▶ _Brano da leggere_
_ _ _ _ _ _ _

Molti mesi fa ho rilasciato una breve intervista al Corriere della Sera (che però è uscita adesso) a proposito degli stereotipi femminili veicolati nelle fiabe e negli altri atti narrativi rivolti all’infanzia. Ave Mary era uscito da poco e il tema della demistificazione dell’immaginario era caldo anche socialmente, sull’onda lunga di Se non ora quando e del lavoro capillare nelle scuole e sul web di Lorella Zanardo, Loredana Lipperini, Michela Marzano e decine di altre blogger, giornaliste e intellettuali impegnate sul tema. Lo spunto dell’intervista era apparentemente superficiale – l’annuncio dell’uscita di due rivisitazioni cinematografiche su Biancaneve – ma proprio per questo ho risposto volentieri.

_ _ _ _ _ _ _

▶ _Cosa fare_
- 1) Rispondi alle seguenti domande sul brano sull'intervista.
(a) A quale giornale è stata rilasciata l'intervista?
(b) Quale opera era uscita da poco all'epoca dell'intervista?
(c) Quale annuncio ha fornito lo spunto dell'intervista?
- 2) Copia senza modifiche una parte del brano sull'intervista. Comincia dalle parole "Molti mesi fa" e fermati dopo "ho risposto volentieri.".
- 3) Elenca tutte le persone nominate nel brano sull'intervista.

▶ _Voci riportate_
_ _ _ _ _ _ _

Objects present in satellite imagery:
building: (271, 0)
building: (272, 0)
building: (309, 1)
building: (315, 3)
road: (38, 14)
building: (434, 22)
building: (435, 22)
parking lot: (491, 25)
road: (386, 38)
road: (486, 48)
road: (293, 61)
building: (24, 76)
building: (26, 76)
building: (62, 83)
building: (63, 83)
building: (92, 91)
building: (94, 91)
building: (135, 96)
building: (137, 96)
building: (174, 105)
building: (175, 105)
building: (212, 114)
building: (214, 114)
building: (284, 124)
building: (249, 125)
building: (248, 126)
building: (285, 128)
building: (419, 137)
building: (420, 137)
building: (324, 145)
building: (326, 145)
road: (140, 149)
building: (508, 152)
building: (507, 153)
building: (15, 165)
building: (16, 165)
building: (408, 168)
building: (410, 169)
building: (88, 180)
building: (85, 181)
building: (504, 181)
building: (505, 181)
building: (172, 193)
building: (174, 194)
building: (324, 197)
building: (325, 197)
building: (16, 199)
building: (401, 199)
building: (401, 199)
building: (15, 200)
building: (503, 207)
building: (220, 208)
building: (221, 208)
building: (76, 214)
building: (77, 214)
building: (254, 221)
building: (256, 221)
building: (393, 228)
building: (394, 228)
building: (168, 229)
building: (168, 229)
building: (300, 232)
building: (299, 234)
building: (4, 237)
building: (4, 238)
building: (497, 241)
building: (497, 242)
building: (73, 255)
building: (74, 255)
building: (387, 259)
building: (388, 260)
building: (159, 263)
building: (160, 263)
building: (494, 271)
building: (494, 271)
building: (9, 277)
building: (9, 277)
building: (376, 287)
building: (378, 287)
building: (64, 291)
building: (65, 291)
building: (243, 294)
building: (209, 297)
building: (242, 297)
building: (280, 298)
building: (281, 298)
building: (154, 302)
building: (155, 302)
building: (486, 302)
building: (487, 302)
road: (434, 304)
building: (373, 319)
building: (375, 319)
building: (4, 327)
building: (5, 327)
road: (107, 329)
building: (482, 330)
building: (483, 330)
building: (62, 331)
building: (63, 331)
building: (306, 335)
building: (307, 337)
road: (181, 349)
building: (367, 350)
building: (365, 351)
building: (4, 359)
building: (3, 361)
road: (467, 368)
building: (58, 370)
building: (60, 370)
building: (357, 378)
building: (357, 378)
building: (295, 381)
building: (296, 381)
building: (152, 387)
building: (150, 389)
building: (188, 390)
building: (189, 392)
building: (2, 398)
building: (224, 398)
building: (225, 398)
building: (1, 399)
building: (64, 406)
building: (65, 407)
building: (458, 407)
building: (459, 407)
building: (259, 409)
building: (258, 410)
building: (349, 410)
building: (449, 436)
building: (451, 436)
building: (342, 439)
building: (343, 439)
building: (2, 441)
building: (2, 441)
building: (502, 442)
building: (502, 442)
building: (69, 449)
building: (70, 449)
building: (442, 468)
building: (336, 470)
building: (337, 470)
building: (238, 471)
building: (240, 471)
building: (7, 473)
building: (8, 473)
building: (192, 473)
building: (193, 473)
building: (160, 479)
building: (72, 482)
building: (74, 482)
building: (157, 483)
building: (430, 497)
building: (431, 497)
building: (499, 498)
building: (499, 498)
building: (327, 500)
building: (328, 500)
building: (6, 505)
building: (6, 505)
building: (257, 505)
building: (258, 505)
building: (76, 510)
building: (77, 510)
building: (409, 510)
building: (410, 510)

_ _ _ _ _ _ _

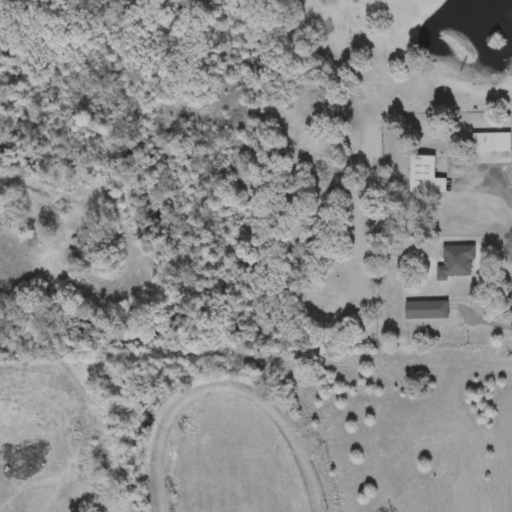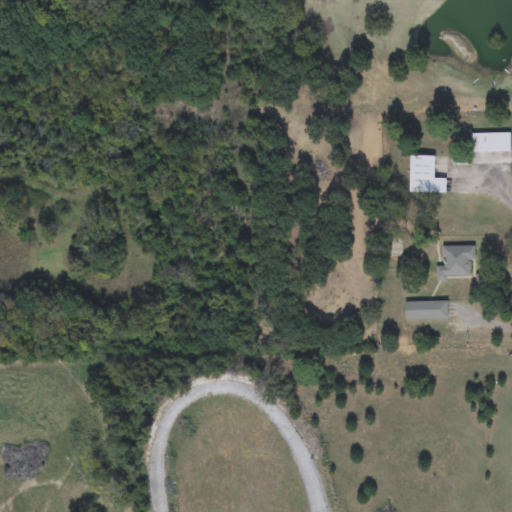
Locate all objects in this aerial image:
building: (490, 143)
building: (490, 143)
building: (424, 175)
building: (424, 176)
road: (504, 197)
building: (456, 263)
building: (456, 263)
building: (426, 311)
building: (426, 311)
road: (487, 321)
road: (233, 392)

_ _ _ _ _ _ _

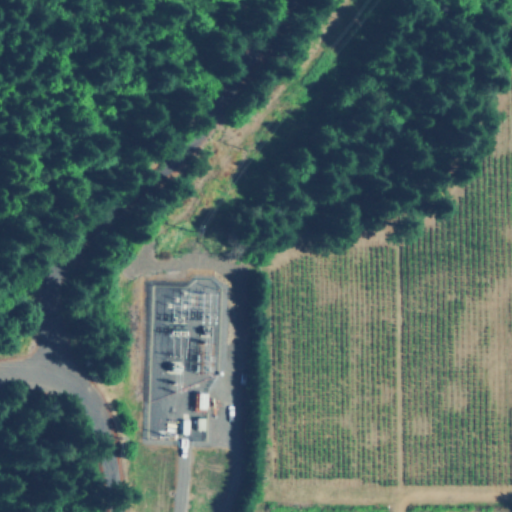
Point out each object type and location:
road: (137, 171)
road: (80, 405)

_ _ _ _ _ _ _

▶ _Risposte alle consegne_
- 1)
(a) Al Corriere della Sera.
(b) Ave Mary.
(c) L'annuncio dell'uscita di due rivisitazioni cinematografiche su Biancaneve.

- 2)
Molti mesi fa ho rilasciato una breve intervista al Corriere della Sera (che però è uscita adesso) a proposito degli stereotipi femminili veicolati nelle fiabe e negli altri atti narrativi rivolti all’infanzia. Ave Mary era uscito da poco e il tema della demistificazione dell’immaginario era caldo anche socialmente, sull’onda lunga di Se non ora quando e del lavoro capillare nelle scuole e sul web di Lorella Zanardo, Loredana Lipperini, Michela Marzano e decine di altre blogger, giornaliste e intellettuali impegnate sul tema. Lo spunto dell’intervista era apparentemente superficiale – l’annuncio dell’uscita di due rivisitazioni cinematografiche su Biancaneve – ma proprio per questo ho risposto volentieri.

- 3)
Lorella Zanardo
Loredana Lipperini
Michela Marzano